Выбрать главу

Да, забывать о тете Шуре не следовало. Тетя Шура знать ничего не захочет, слушать ничего не станет, она твердо уверена, что я пе такой, как все остальные, я - сын Гавриила Джакели, и потому для меня должны быть настежь открыты двери всех институтов, ко мне должны применяться все существующие в Советском Союзе льготы. В армию? В какую еще там армию? Куда мне в армию? Мне, "ребенку", который ничего еще в жизни не видел! Дудки! Никуда он не пойдет!

- Дядя Ванечка, скажите ей, что я записался добровольцем!

Дядя Ванечка на минуту задумался, потом иронически улыбнулся:

- В сорок первом я на самом деле пошел добровольцем, она даже этому не верит. Так она и поверит твоей выдумке! А, брось, пожалуйста! - он безнадежно махнул рукой. - Ну, давай выпьем!

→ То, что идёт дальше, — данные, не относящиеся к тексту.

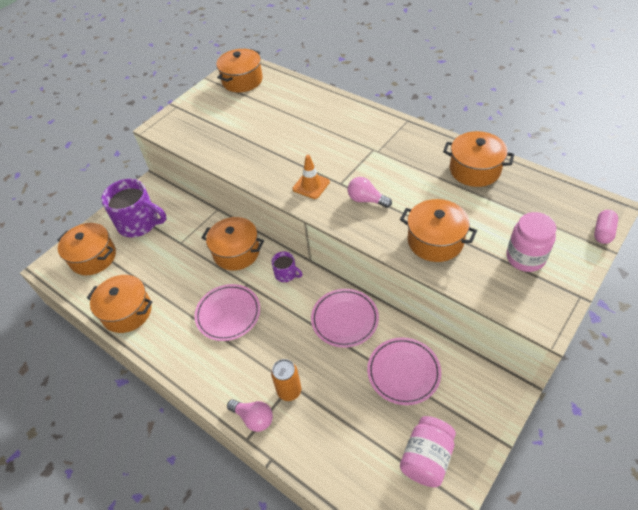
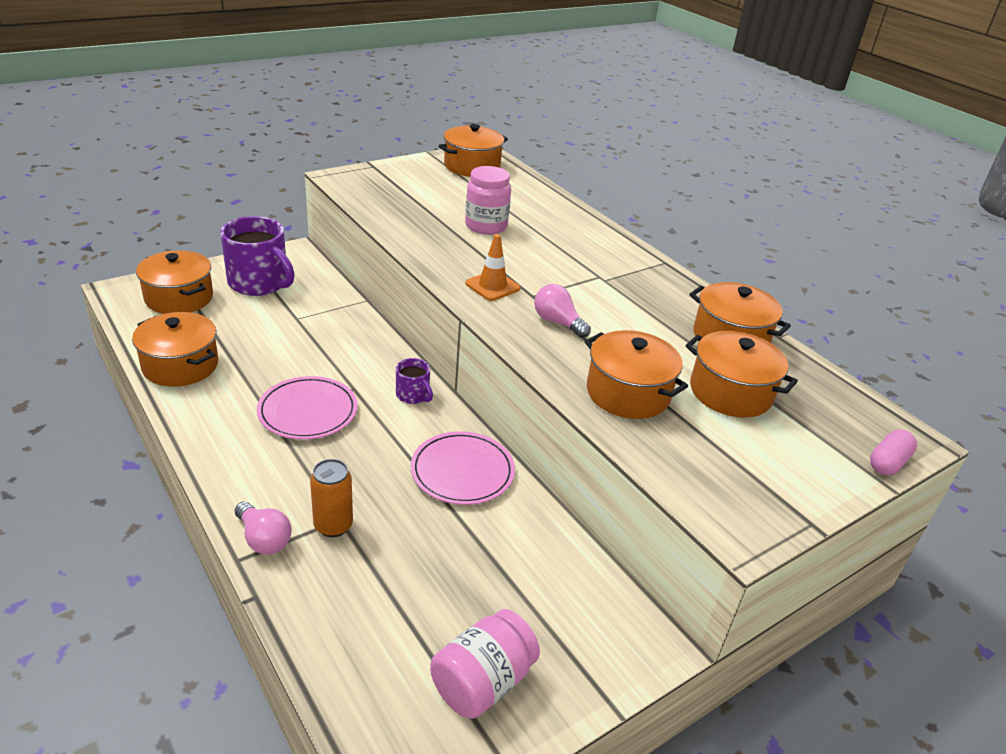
camera: 10 degrees right, 15 degrees down
orange pot [201,217,264,271] -> orange pot moved to [685,331,798,418]
pink plate [367,337,441,405] -> none
pink jar [506,212,557,272] -> pink jar moved to [465,166,511,235]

- Ванечка-джан, что-то ты мне не нравишься сегодня! - сказал официант, ставя на стол блюдо с шашлыком.

- С похмелья я, Архип... Неси еще пару бутылок!

Дядя Ванечка снова наполнил стаканы.

- Много испытаний создано богом для человека, дорогой мой Автандил, начал дядя Ванечка. - Мне известны два из них: армия и тюрьма... Струсил, сдал в армии - смерть! Изменил, подвел в армии друга - смерть! Я говорю "в армии", то есть я войну имею в виду... В сорок втором наша дивизия под Ростовом оказалась в окружении.

Кто сумел вырваться из кольца - сумел, кто нет - попал в плен...

...У сарая выстроили нас, человек триста, в два ряда.

"Еврей - выходить!" - распорядился немецкий офицер.

Было среди нас два еврея. Вышли.

"Теперь коммунист выходить!"

Никто не сдвинулся с места. Офицер неторопливо постукивал по ладони парабеллумом.

"Што, русски армия нет коммунист?" - спросил он.

Первым вышел наш командир - старший лейтенант Козлов. За ним другие, всего тридцать один человек, и среди них Бухути Авалиани, мой друг, душа-человек, писаный красавец, геркулес с сердцем младенца. У Бухути было трое детей, он бредил ими... Меня любил, как брата, делился со мной последним куском хлеба, ночью укрывал своей шинелью...

Тридцать три коммуниста - те два еврея тоже были партийными - стояли в ряду напротив нас. Бухути смотрел на меня и ласково улыбался... И мне стало стыдно, до того стыдно, что... я вышел жз строя и стал рядом с Бухути.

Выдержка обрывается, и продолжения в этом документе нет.